Advertisement

In the doghouse

Reading Time:5 minutes
Why you can trust SCMP
0

A well-known cartoon character takes pride of place in a chic apartment without denting its owners' style credentials.

Cartoon character Snoopy takes on a whole new dimension in Edward and Rebecca Lee's Repulse Bay apartment. The loveable beagle features on a large Andy Warhol-style canvas in the living room, as abstract images across an entire wall above the bed in the master bedroom and with the rest of his colourful gang on a blue panel adjacent to the study.
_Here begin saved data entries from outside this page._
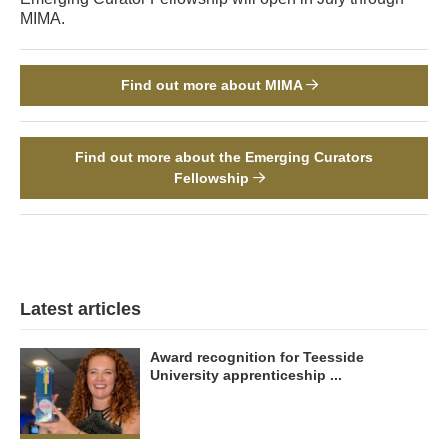
MIMA.
Find out more about MIMA
Find out more about the Emerging Curators
Fellowship
Latest articles
Award recognition for Teesside
University apprenticeship ...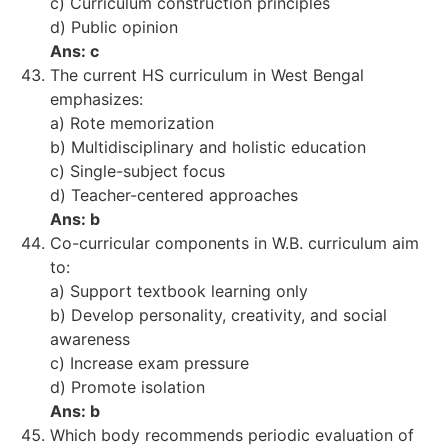
c) Curriculum construction principles
d) Public opinion
Ans: c
The current HS curriculum in West Bengal
emphasizes:
a) Rote memorization
b) Multidisciplinary and holistic education
c) Single-subject focus
d) Teacher-centered approaches
Ans: b
Co-curricular components in W.B. curriculum aim
to:
a) Support textbook learning only
b) Develop personality, creativity, and social
awareness
c) Increase exam pressure
d) Promote isolation
Ans: b
Which body recommends periodic evaluation of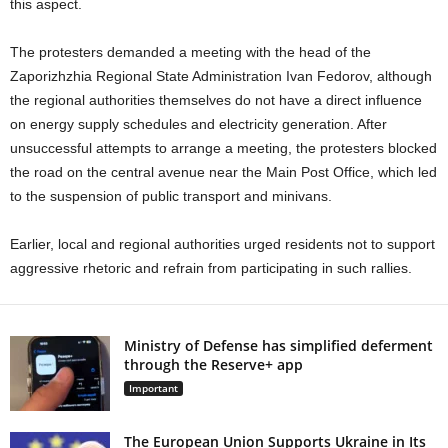
this aspect.
The protesters demanded a meeting with the head of the
Zaporizhzhia Regional State Administration Ivan Fedorov, although
the regional authorities themselves do not have a direct influence
on energy supply schedules and electricity generation. After
unsuccessful attempts to arrange a meeting, the protesters blocked
the road on the central avenue near the Main Post Office, which led
to the suspension of public transport and minivans.
Earlier, local and regional authorities urged residents not to support
aggressive rhetoric and refrain from participating in such rallies.
Ministry of Defense has simplified deferment
through the Reserve+ app
Important
The European Union Supports Ukraine in Its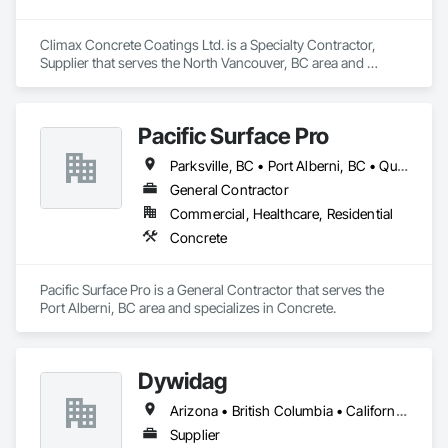
Climax Concrete Coatings Ltd. is a Specialty Contractor, 
Supplier that serves the North Vancouver, BC area and 
specializes in Concrete.
Pacific Surface Pro
Parksville, BC • Port Alberni, BC • Qualicum Beach, BC • British Columbia
General Contractor
Commercial, Healthcare, Residential
Concrete
Pacific Surface Pro is a General Contractor that serves the 
Port Alberni, BC area and specializes in Concrete.
Dywidag
Arizona • British Columbia • California • Colorado • Idaho • Montana • Nevada • New Mexico • Oregon • Utah • Washington • Wyoming
Supplier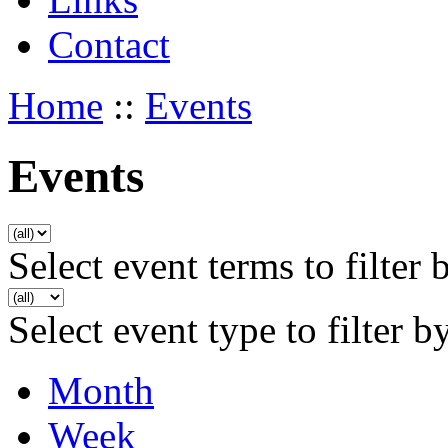
Contact
Home
::
Events
Events
Select event terms to filter 
Select event type to filter b
Month
Week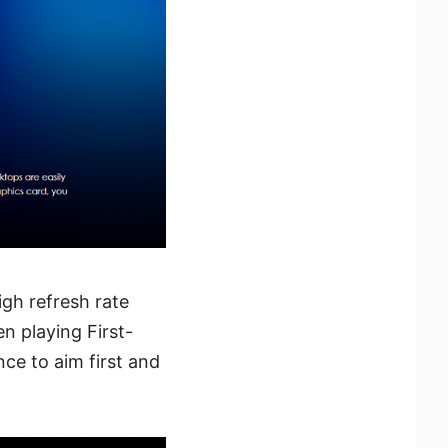
gh refresh rate
n playing First-
ce to aim first and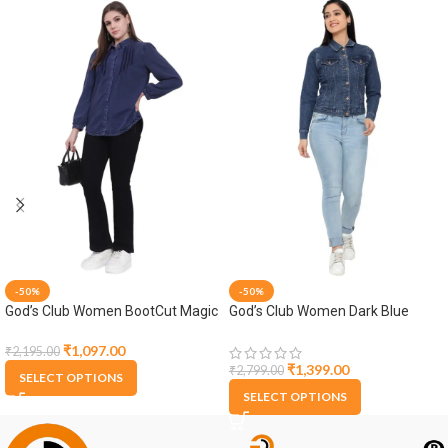
-50%
-50%
God’s Club Women BootCut Magic
God’s Club Women Dark Blue
Fit High Rise Black Stretchable
Denim Jacket
Jeans
₹
1,097.00
₹
2,195.00
₹
1,399.00
₹
2,799.00
SELECT OPTIONS
SELECT OPTIONS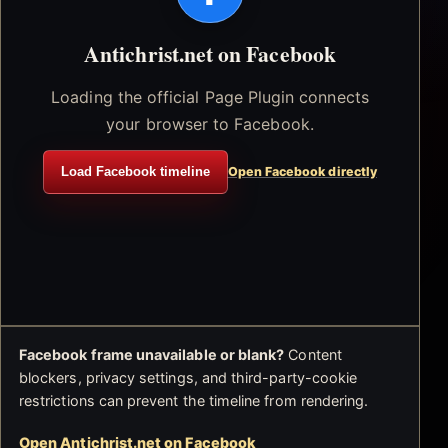
Antichrist.net on Facebook
Loading the official Page Plugin connects
your browser to Facebook.
Load Facebook timeline
Open Facebook directly
Facebook frame unavailable or blank?
Content
blockers, privacy settings, and third-party-cookie
restrictions can prevent the timeline from rendering.
Open Antichrist.net on Facebook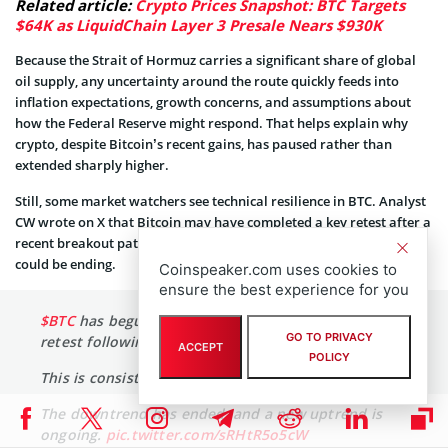
Related article:
Crypto Prices Snapshot: BTC Targets
$64K as LiquidChain Layer 3 Presale Nears $930K
Because the Strait of Hormuz carries a significant share of global
oil supply, any uncertainty around the route quickly feeds into
inflation expectations, growth concerns, and assumptions about
how the Federal Reserve might respond. That helps explain why
crypto, despite Bitcoin’s recent gains, has paused rather than
extended sharply higher.
Still, some market watchers see technical resilience in BTC. Analyst
CW wrote on X that Bitcoin may have completed a key retest after a
recent breakout pattern, suggesting the prior corrective phase
could be ending.
Coinspeaker.com uses cookies to
ensure the best experience for you
$BTC
has begun a full-scale rise after completing a
GO TO PRIVACY
retest following a convergence breakout.
ACCEPT
POLICY
This is consistent with previous patterns.
The downtrend has ended, and a new uptrend is
ongoing.
pic.twitter.com/sRHtR5o5cW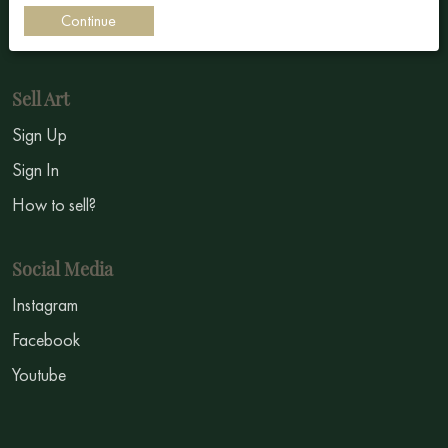
Continue
Symbolism
Sell Art
Sign Up
Sign In
How to sell?
Social Media
Instagram
Facebook
Youtube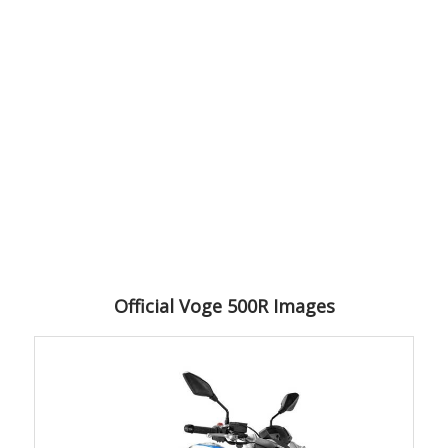
Official Voge 500R Images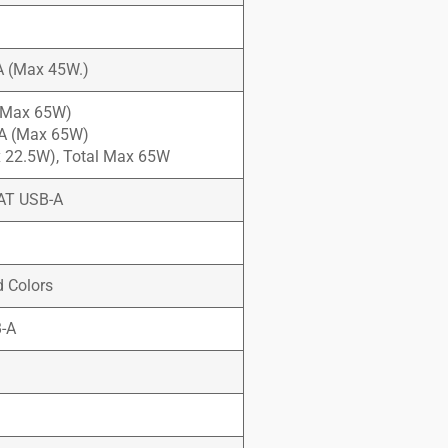
5A (Max 45W.)
 (Max 65W)
3A (Max 65W)
ax 22.5W), Total Max 65W
AT USB-A
d Colors
B-A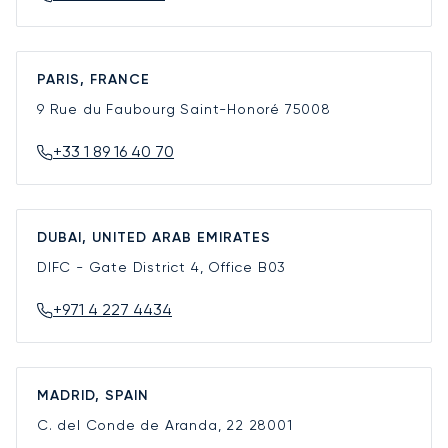
PARIS, FRANCE
9 Rue du Faubourg Saint-Honoré
75008
+33 1 89 16 40 70
DUBAI, UNITED ARAB EMIRATES
DIFC - Gate District 4, Office B03
+971 4 227 4434
MADRID, SPAIN
C. del Conde de Aranda, 22
28001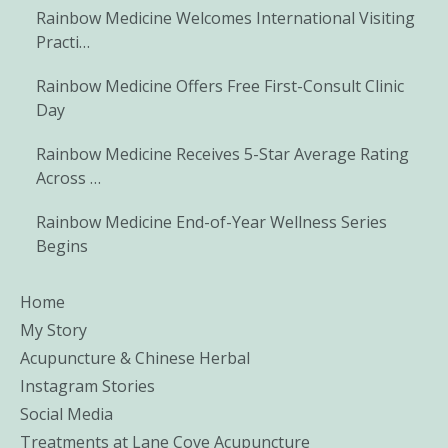
Rainbow Medicine Welcomes International Visiting
Practi…
Rainbow Medicine Offers Free First-Consult Clinic
Day
Rainbow Medicine Receives 5-Star Average Rating
Across …
Rainbow Medicine End-of-Year Wellness Series
Begins
Home
My Story
Acupuncture & Chinese Herbal
Instagram Stories
Social Media
Treatments at Lane Cove Acupuncture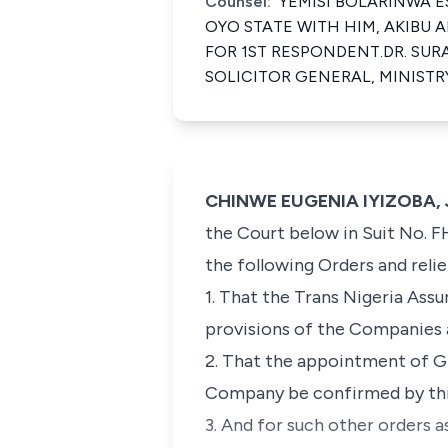
Counsel:
YEMISI BOLARINWA ESQ
OYO STATE WITH HIM, AKIBU A
FOR 1ST RESPONDENT.DR. SURA
SOLICITOR GENERAL, MINISTR
CHINWE EUGENIA IYIZOBA, J
the Court below in Suit No. F
the following Orders and relie
1. That the Trans Nigeria As
provisions of the Companies a
2. That the appointment of G
Company be confirmed by thi
3. And for such other orders 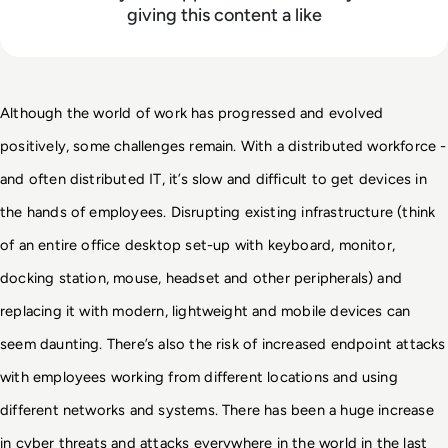
giving this content a like
Although the world of work has progressed and evolved 
positively, some challenges remain. With a distributed workforce - 
and often distributed IT, it’s slow and difficult to get devices in 
the 
hands of employees. Disrupting existing infrastructure (think 
of an entire office desktop set-up 
with keyboard, monitor, 
docking station, mouse, headset and other peripherals) and 
replacing it 
with modern, lightweight and mobile devices can 
seem daunting. There’s also the risk of 
increased endpoint attacks 
with employees working from different locations and using 
different 
networks and systems. There has been a huge increase 
in cyber threats and attacks 
everywhere in the world in the last 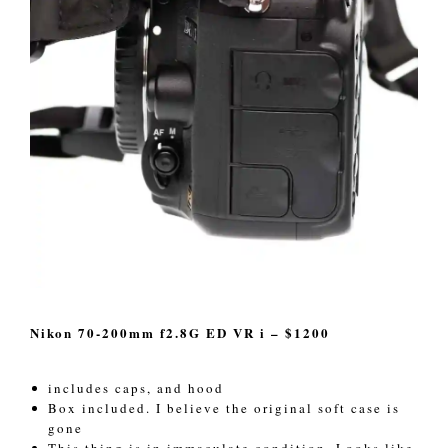
Nikon 70-200mm f2.8G ED VR i – $1200
includes caps, and hood
Box included. I believe the original soft case is
gone
This thing is in immaculate condition. Looks like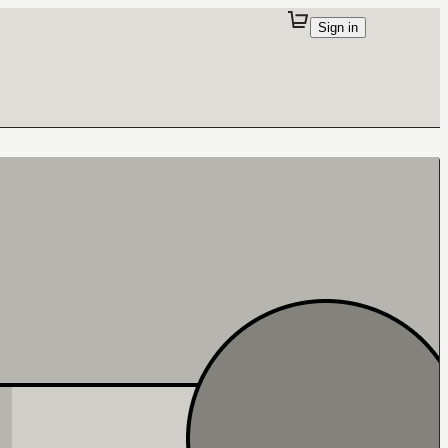
Sign in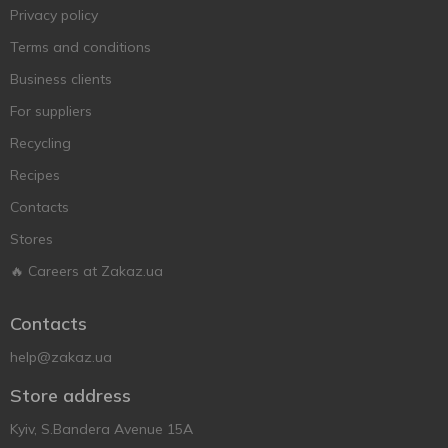
Privacy policy
Terms and conditions
Business clients
For suppliers
Recycling
Recipes
Contacts
Stores
🔥 Careers at Zakaz.ua
Contacts
help@zakaz.ua
Store address
Kyiv, S.Bandera Avenue 15A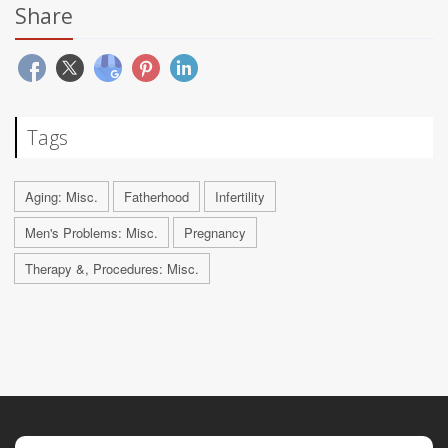
Share
Tags
Aging: Misc.
Fatherhood
Infertility
Men's Problems: Misc.
Pregnancy
Therapy &, Procedures: Misc.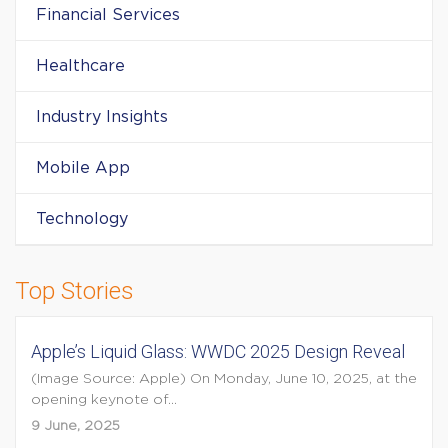
Financial Services
Healthcare
Industry Insights
Mobile App
Technology
Top Stories
Apple’s Liquid Glass: WWDC 2025 Design Reveal
(Image Source: Apple) On Monday, June 10, 2025, at the
opening keynote of...
9 June, 2025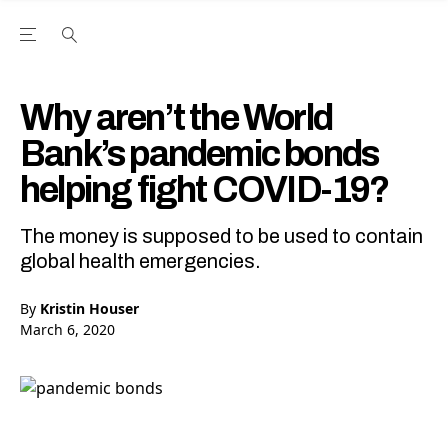
Open the Main Navigation Menu
Open the Main Navigation Menu
Youtube Channel
agram feed
 Facebook page
our Twitter (X) feed
Why aren’t the World
Bank’s pandemic bonds
helping fight COVID-19?
The money is supposed to be used to contain
global health emergencies.
By
Kristin Houser
March 6, 2020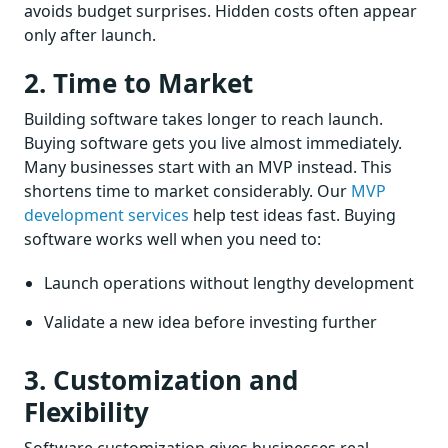
avoids budget surprises. Hidden costs often appear
only after launch.
2. Time to Market
Building software takes longer to reach launch.
Buying software gets you live almost immediately.
Many businesses start with an MVP instead. This
shortens time to market considerably. Our
MVP
development services
help test ideas fast. Buying
software works well when you need to:
Launch operations without lengthy development
Validate a new idea before investing further
3. Customization and
Flexibility
Software customization gives businesses real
'It wasn't part of any fixed design brief but the Lees mentioned they loved Snoopy,' recalls architect Antony Chan of Cream (tel: 2147 1297), the brains behind the project. 'Incorporating that element into a stylish home seemed a challenge, but once I started thinking up ideas it became fun.'

Instead of buying standard Snoopy prints, Chan worked with an art-production house to create an original variation on the theme. It took several months to get the colours and images the way he wanted - Chan used Warhol's silkscreen print of Marilyn Monroe as a guide for the living-room canvas - but everyone was happy with the result. 'The Lees are young and want to have some fun with their home,' says Chan. 'The Snoopy images stop the relatively minimal interior being too stark and boring but still manage to fit into an adult world.'

Rather than existing for purely aesthetic purposes, the pop-art canvas hides a wall-mounted flat-screen television and can be pushed aside at viewing time. 'TVs, especially those big plasma ones, can be invasive,' says Chan. 'This solution avoids the need for some kind of curtain, screen or cupboard.'

The artwork took almost as long to complete as the 2,400-square-foot apartment, which was gutted and remodelled down to the plumbing and wiring. Walls were demolished to make several large rooms from many small ones, and brick was substituted for glass walls and partitions. In the master bedroom, the 'wall' separating the room from the living space is backlit opaque glass. Even Edward's study between the kitchen and living areas is finished in glass, 'fish tank' style.